Stored data entries:
----------

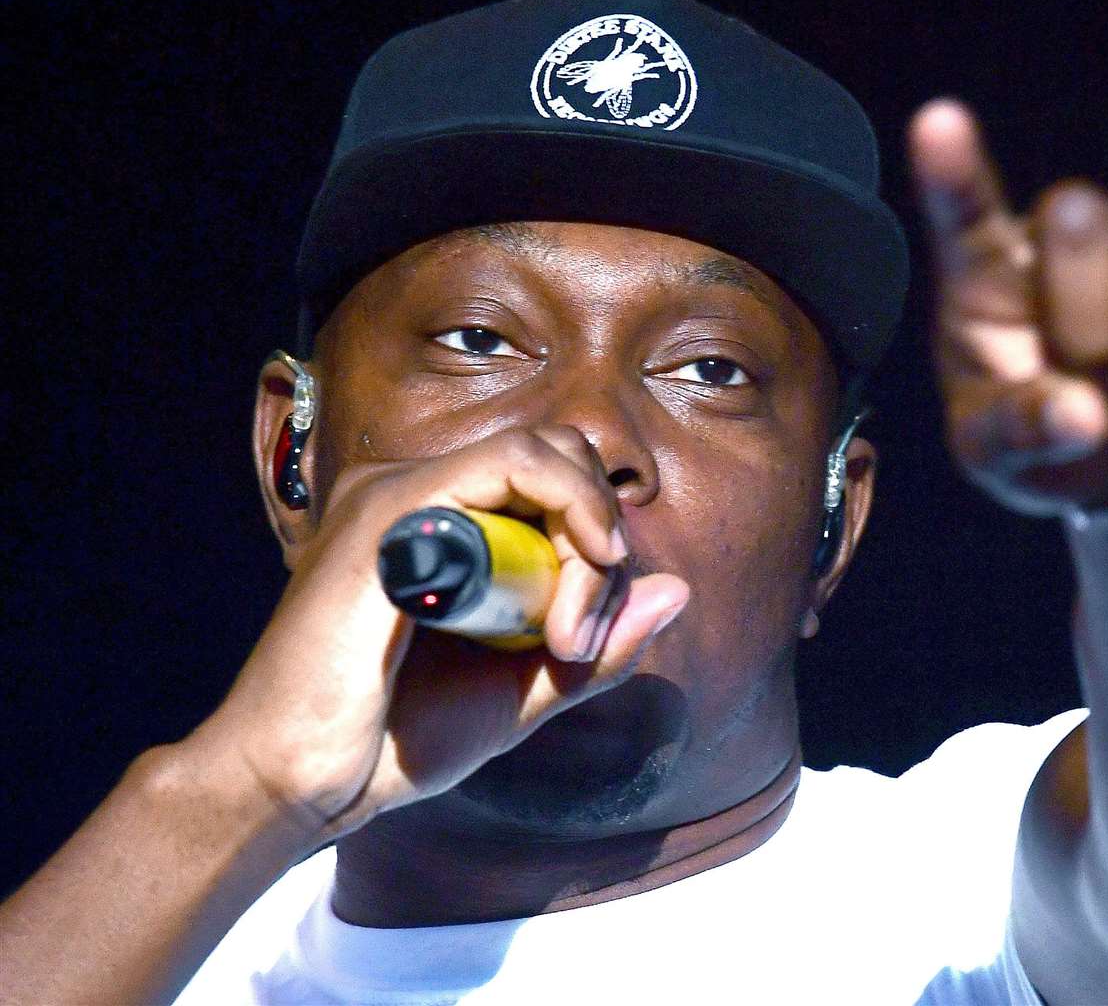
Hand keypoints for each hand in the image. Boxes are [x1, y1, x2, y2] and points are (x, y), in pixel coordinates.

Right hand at [186, 427, 688, 840]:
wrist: (296, 785)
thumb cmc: (394, 739)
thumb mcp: (522, 691)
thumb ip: (598, 647)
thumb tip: (677, 591)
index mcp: (441, 521)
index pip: (552, 481)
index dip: (598, 540)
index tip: (592, 637)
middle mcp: (418, 491)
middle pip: (557, 455)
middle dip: (599, 534)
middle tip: (582, 634)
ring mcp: (400, 493)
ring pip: (542, 455)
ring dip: (586, 537)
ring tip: (567, 634)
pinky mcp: (390, 511)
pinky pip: (506, 465)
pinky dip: (565, 512)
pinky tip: (577, 577)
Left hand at [909, 99, 1107, 516]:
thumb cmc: (1046, 448)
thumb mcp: (1001, 462)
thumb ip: (1020, 433)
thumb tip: (1086, 418)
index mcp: (993, 280)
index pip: (966, 216)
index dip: (953, 174)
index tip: (938, 121)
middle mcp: (1075, 243)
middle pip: (1072, 227)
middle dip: (1078, 314)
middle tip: (1083, 396)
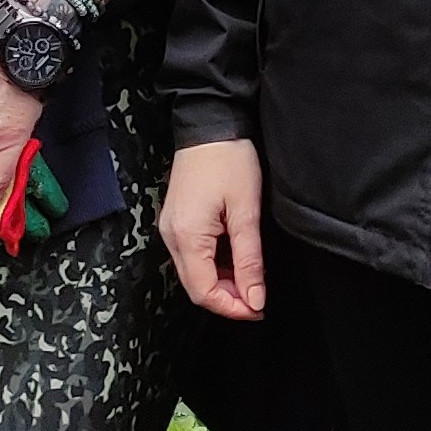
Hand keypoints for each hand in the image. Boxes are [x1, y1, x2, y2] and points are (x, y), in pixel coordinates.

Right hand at [159, 139, 266, 320]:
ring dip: (222, 283)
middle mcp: (172, 236)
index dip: (232, 307)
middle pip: (196, 286)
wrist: (210, 122)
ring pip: (194, 273)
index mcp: (187, 236)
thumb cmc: (229, 158)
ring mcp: (171, 227)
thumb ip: (249, 259)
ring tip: (252, 279)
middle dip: (228, 299)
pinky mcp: (177, 220)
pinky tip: (236, 260)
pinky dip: (215, 266)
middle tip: (259, 298)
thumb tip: (254, 297)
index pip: (204, 291)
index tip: (259, 308)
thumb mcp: (246, 211)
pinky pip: (193, 256)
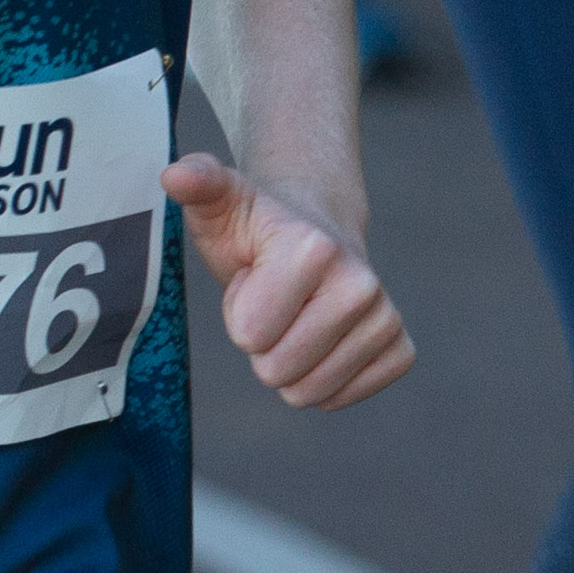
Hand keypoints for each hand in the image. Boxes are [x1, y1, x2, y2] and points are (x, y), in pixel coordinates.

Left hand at [164, 152, 409, 411]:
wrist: (315, 235)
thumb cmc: (256, 228)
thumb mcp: (221, 204)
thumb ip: (198, 184)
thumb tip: (174, 175)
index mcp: (316, 249)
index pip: (250, 335)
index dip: (240, 313)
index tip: (254, 279)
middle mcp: (362, 284)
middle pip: (277, 371)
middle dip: (264, 344)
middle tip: (275, 301)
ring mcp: (386, 317)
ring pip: (310, 392)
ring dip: (292, 363)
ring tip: (296, 315)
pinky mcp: (399, 348)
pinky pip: (345, 397)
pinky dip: (324, 380)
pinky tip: (323, 339)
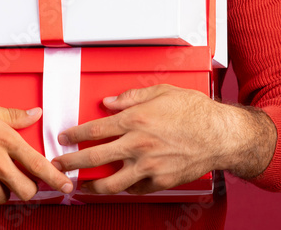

----------

Exercise:
How many lines of the entries hold the word "ring"? Respond with the number alone.

Response box:
12